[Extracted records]
________________________

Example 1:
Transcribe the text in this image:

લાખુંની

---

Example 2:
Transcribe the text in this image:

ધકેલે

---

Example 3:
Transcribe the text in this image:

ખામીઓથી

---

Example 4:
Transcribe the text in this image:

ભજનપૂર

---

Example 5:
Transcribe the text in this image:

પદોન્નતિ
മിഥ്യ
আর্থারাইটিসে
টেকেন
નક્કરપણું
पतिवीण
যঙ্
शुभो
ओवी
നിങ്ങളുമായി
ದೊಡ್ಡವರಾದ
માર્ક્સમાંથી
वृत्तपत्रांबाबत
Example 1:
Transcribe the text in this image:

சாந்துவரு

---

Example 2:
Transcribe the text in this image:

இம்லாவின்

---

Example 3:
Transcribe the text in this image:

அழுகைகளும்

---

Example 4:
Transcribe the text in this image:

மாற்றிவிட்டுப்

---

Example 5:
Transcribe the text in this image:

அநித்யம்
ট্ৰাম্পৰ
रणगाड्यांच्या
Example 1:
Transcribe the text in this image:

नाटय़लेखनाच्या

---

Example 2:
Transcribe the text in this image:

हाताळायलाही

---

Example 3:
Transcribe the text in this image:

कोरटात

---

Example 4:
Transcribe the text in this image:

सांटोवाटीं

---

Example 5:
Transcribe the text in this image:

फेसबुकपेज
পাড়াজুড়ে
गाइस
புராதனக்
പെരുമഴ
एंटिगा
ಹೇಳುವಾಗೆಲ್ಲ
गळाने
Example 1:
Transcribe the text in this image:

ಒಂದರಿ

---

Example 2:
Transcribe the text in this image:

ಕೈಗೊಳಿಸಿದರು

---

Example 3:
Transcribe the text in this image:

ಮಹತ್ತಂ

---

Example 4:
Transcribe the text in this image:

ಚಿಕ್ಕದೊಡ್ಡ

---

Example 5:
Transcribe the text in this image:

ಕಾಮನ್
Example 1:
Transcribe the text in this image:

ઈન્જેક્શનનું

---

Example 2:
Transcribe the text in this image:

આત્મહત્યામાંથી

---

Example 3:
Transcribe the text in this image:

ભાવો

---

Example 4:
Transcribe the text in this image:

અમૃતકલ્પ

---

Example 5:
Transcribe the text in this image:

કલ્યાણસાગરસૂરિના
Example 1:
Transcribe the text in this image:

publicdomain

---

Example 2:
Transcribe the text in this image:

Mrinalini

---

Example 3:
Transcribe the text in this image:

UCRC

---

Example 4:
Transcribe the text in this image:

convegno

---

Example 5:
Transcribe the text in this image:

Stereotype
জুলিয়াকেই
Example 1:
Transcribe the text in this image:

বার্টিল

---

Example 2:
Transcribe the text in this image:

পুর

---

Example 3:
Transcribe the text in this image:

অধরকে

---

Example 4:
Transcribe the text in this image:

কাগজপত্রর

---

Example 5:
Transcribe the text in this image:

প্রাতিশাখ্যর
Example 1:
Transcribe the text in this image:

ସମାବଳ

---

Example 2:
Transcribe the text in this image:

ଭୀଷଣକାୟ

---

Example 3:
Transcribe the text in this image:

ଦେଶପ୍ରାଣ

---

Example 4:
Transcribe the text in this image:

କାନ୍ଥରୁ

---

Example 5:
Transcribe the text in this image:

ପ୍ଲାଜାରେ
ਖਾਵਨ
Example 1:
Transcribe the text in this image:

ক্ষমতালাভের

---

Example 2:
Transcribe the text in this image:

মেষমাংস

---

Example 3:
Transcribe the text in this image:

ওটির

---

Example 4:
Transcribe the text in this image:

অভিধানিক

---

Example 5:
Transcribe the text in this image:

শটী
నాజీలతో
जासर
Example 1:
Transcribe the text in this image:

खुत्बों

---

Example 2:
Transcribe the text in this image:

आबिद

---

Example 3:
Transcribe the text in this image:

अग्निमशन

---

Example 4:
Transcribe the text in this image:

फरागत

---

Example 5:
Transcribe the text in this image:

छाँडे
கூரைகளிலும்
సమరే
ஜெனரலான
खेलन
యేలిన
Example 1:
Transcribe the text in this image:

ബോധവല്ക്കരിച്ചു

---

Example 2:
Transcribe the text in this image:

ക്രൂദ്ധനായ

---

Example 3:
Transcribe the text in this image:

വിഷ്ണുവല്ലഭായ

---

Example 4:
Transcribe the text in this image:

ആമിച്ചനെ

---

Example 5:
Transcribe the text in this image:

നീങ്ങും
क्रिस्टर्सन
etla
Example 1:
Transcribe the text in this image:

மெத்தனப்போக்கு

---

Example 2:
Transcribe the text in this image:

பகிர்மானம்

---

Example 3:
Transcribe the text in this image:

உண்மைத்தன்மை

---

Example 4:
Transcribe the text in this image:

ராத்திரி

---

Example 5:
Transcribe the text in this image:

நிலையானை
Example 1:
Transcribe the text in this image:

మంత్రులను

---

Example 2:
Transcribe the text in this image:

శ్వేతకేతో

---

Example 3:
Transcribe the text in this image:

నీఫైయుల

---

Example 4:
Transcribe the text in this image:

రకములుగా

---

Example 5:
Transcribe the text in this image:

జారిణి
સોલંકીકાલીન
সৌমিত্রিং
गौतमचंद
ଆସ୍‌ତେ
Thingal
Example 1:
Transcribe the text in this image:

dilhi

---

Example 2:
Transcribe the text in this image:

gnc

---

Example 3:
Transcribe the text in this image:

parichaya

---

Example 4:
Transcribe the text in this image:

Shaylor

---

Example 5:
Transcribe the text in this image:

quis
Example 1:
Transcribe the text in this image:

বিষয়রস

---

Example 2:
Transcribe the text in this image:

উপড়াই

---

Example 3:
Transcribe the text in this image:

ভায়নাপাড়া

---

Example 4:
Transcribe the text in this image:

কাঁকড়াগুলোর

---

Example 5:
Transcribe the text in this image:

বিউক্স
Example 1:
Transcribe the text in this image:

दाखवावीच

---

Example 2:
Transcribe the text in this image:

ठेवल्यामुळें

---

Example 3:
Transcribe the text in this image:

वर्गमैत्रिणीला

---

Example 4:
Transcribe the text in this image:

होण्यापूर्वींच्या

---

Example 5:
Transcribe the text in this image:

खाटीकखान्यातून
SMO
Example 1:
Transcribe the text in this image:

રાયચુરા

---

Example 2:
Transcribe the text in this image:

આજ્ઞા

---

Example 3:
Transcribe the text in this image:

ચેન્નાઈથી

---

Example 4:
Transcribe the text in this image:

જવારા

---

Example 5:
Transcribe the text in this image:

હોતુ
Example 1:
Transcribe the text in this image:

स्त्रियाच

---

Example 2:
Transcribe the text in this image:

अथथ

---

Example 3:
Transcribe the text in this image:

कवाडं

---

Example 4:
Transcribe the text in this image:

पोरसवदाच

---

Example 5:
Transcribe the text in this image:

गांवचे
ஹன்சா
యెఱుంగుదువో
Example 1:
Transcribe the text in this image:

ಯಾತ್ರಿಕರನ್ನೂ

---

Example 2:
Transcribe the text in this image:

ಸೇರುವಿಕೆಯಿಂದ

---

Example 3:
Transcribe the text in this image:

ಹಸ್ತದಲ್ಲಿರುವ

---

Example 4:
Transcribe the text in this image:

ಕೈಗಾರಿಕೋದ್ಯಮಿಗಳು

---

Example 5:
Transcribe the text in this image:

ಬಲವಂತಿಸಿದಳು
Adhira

________________________

- [What to produce]:
The data above needs to be retyped in full, exactly as given.

- [Solution to this problem]:
Example 1:
Transcribe the text in this image:

લાખુંની

---

Example 2:
Transcribe the text in this image:

ધકેલે

---

Example 3:
Transcribe the text in this image:

ખામીઓથી

---

Example 4:
Transcribe the text in this image:

ભજનપૂર

---

Example 5:
Transcribe the text in this image:

પદોન્નતિ
മിഥ്യ
আর্থারাইটিসে
টেকেন
નક્કરપણું
पतिवीण
যঙ্
शुभो
ओवी
നിങ്ങളുമായി
ದೊಡ್ಡವರಾದ
માર્ક્સમાંથી
वृत्तपत्रांबाबत
Example 1:
Transcribe the text in this image:

சாந்துவரு

---

Example 2:
Transcribe the text in this image:

இம்லாவின்

---

Example 3:
Transcribe the text in this image:

அழுகைகளும்

---

Example 4:
Transcribe the text in this image:

மாற்றிவிட்டுப்

---

Example 5:
Transcribe the text in this image:

அநித்யம்
ট্ৰাম্পৰ
रणगाड्यांच्या
Example 1:
Transcribe the text in this image:

नाटय़लेखनाच्या

---

Example 2:
Transcribe the text in this image:

हाताळायलाही

---

Example 3:
Transcribe the text in this image:

कोरटात

---

Example 4:
Transcribe the text in this image:

सांटोवाटीं

---

Example 5:
Transcribe the text in this image:

फेसबुकपेज
পাড়াজুড়ে
गाइस
புராதனக்
പെരുമഴ
एंटिगा
ಹೇಳುವಾಗೆಲ್ಲ
गळाने
Example 1:
Transcribe the text in this image:

ಒಂದರಿ

---

Example 2:
Transcribe the text in this image:

ಕೈಗೊಳಿಸಿದರು

---

Example 3:
Transcribe the text in this image:

ಮಹತ್ತಂ

---

Example 4:
Transcribe the text in this image:

ಚಿಕ್ಕದೊಡ್ಡ

---

Example 5:
Transcribe the text in this image:

ಕಾಮನ್
Example 1:
Transcribe the text in this image:

ઈન્જેક્શનનું

---

Example 2:
Transcribe the text in this image:

આત્મહત્યામાંથી

---

Example 3:
Transcribe the text in this image:

ભાવો

---

Example 4:
Transcribe the text in this image:

અમૃતકલ્પ

---

Example 5:
Transcribe the text in this image:

કલ્યાણસાગરસૂરિના
Example 1:
Transcribe the text in this image:

publicdomain

---

Example 2:
Transcribe the text in this image:

Mrinalini

---

Example 3:
Transcribe the text in this image:

UCRC

---

Example 4:
Transcribe the text in this image:

convegno

---

Example 5:
Transcribe the text in this image:

Stereotype
জুলিয়াকেই
Example 1:
Transcribe the text in this image:

বার্টিল

---

Example 2:
Transcribe the text in this image:

পুর

---

Example 3:
Transcribe the text in this image:

অধরকে

---

Example 4:
Transcribe the text in this image:

কাগজপত্রর

---

Example 5:
Transcribe the text in this image:

প্রাতিশাখ্যর
Example 1:
Transcribe the text in this image:

ସମାବଳ

---

Example 2:
Transcribe the text in this image:

ଭୀଷଣକାୟ

---

Example 3:
Transcribe the text in this image:

ଦେଶପ୍ରାଣ

---

Example 4:
Transcribe the text in this image:

କାନ୍ଥରୁ

---

Example 5:
Transcribe the text in this image:

ପ୍ଲାଜାରେ
ਖਾਵਨ
Example 1:
Transcribe the text in this image:

ক্ষমতালাভের

---

Example 2:
Transcribe the text in this image:

মেষমাংস

---

Example 3:
Transcribe the text in this image:

ওটির

---

Example 4:
Transcribe the text in this image:

অভিধানিক

---

Example 5:
Transcribe the text in this image:

শটী
నాజీలతో
जासर
Example 1:
Transcribe the text in this image:

खुत्बों

---

Example 2:
Transcribe the text in this image:

आबिद

---

Example 3:
Transcribe the text in this image:

अग्निमशन

---

Example 4:
Transcribe the text in this image:

फरागत

---

Example 5:
Transcribe the text in this image:

छाँडे
கூரைகளிலும்
సమరే
ஜெனரலான
खेलन
యేలిన
Example 1:
Transcribe the text in this image:

ബോധവല്ക്കരിച്ചു

---

Example 2:
Transcribe the text in this image:

ക്രൂദ്ധനായ

---

Example 3:
Transcribe the text in this image:

വിഷ്ണുവല്ലഭായ

---

Example 4:
Transcribe the text in this image:

ആമിച്ചനെ

---

Example 5:
Transcribe the text in this image:

നീങ്ങും
क्रिस्टर्सन
etla
Example 1:
Transcribe the text in this image:

மெத்தனப்போக்கு

---

Example 2:
Transcribe the text in this image:

பகிர்மானம்

---

Example 3:
Transcribe the text in this image:

உண்மைத்தன்மை

---

Example 4:
Transcribe the text in this image:

ராத்திரி

---

Example 5:
Transcribe the text in this image:

நிலையானை
Example 1:
Transcribe the text in this image:

మంత్రులను

---

Example 2:
Transcribe the text in this image:

శ్వేతకేతో

---

Example 3:
Transcribe the text in this image:

నీఫైయుల

---

Example 4:
Transcribe the text in this image:

రకములుగా

---

Example 5:
Transcribe the text in this image:

జారిణి
સોલંકીકાલીન
সৌমিত্রিং
गौतमचंद
ଆସ୍‌ତେ
Thingal
Example 1:
Transcribe the text in this image:

dilhi

---

Example 2:
Transcribe the text in this image:

gnc

---

Example 3:
Transcribe the text in this image:

parichaya

---

Example 4:
Transcribe the text in this image:

Shaylor

---

Example 5:
Transcribe the text in this image:

quis
Example 1:
Transcribe the text in this image:

বিষয়রস

---

Example 2:
Transcribe the text in this image:

উপড়াই

---

Example 3:
Transcribe the text in this image:

ভায়নাপাড়া

---

Example 4:
Transcribe the text in this image:

কাঁকড়াগুলোর

---

Example 5:
Transcribe the text in this image:

বিউক্স
Example 1:
Transcribe the text in this image:

दाखवावीच

---

Example 2:
Transcribe the text in this image:

ठेवल्यामुळें

---

Example 3:
Transcribe the text in this image:

वर्गमैत्रिणीला

---

Example 4:
Transcribe the text in this image:

होण्यापूर्वींच्या

---

Example 5:
Transcribe the text in this image:

खाटीकखान्यातून
SMO
Example 1:
Transcribe the text in this image:

રાયચુરા

---

Example 2:
Transcribe the text in this image:

આજ્ઞા

---

Example 3:
Transcribe the text in this image:

ચેન્નાઈથી

---

Example 4:
Transcribe the text in this image:

જવારા

---

Example 5:
Transcribe the text in this image:

હોતુ
Example 1:
Transcribe the text in this image:

स्त्रियाच

---

Example 2:
Transcribe the text in this image:

अथथ

---

Example 3:
Transcribe the text in this image:

कवाडं

---

Example 4:
Transcribe the text in this image:

पोरसवदाच

---

Example 5:
Transcribe the text in this image:

गांवचे
ஹன்சா
యెఱుంగుదువో
Example 1:
Transcribe the text in this image:

ಯಾತ್ರಿಕರನ್ನೂ

---

Example 2:
Transcribe the text in this image:

ಸೇರುವಿಕೆಯಿಂದ

---

Example 3:
Transcribe the text in this image:

ಹಸ್ತದಲ್ಲಿರುವ

---

Example 4:
Transcribe the text in this image:

ಕೈಗಾರಿಕೋದ್ಯಮಿಗಳು

---

Example 5:
Transcribe the text in this image:

ಬಲವಂತಿಸಿದಳು
Adhira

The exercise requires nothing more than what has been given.